begin Data provided

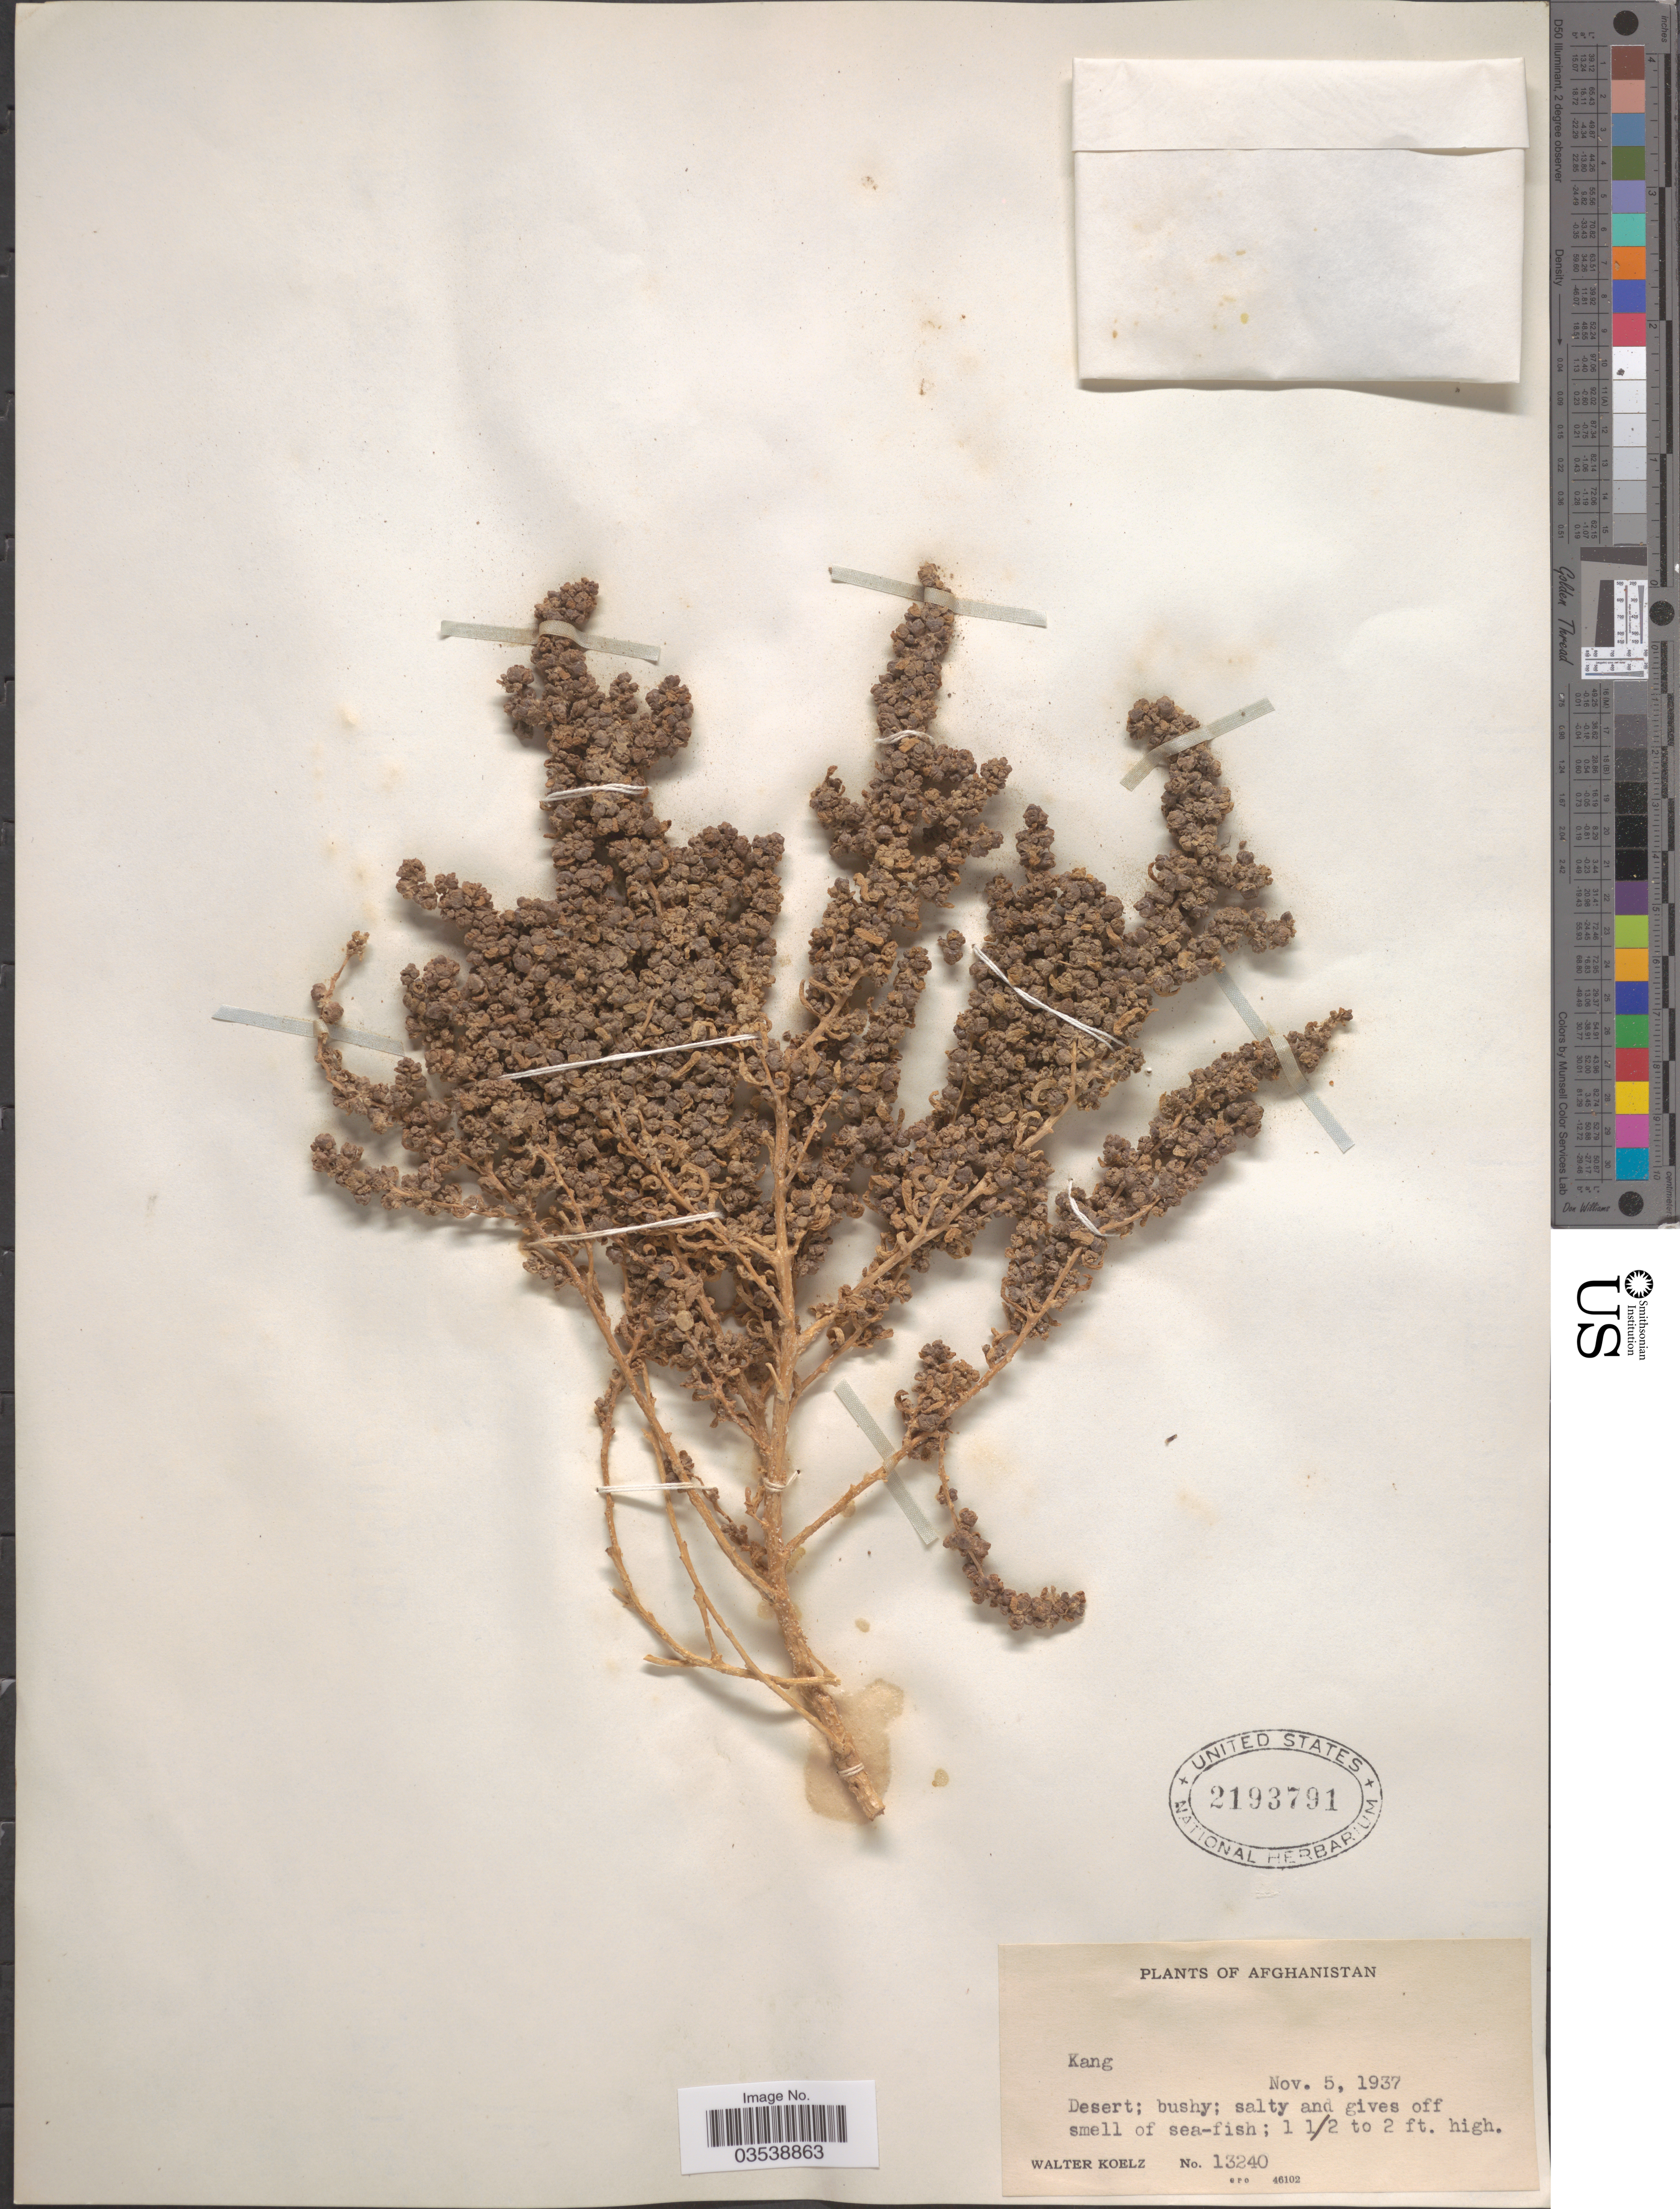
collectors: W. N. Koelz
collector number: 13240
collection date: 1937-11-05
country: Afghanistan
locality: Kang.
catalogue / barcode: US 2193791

end Data provided

Stated exercise:
Format all of the data above as a numbered list, one line per item, skipping any blank lines. Leave the pictures out.

Expected answer:
1. collectors: W. N. Koelz
2. collector number: 13240
3. collection date: 1937-11-05
4. country: Afghanistan
5. locality: Kang.
6. catalogue / barcode: US 2193791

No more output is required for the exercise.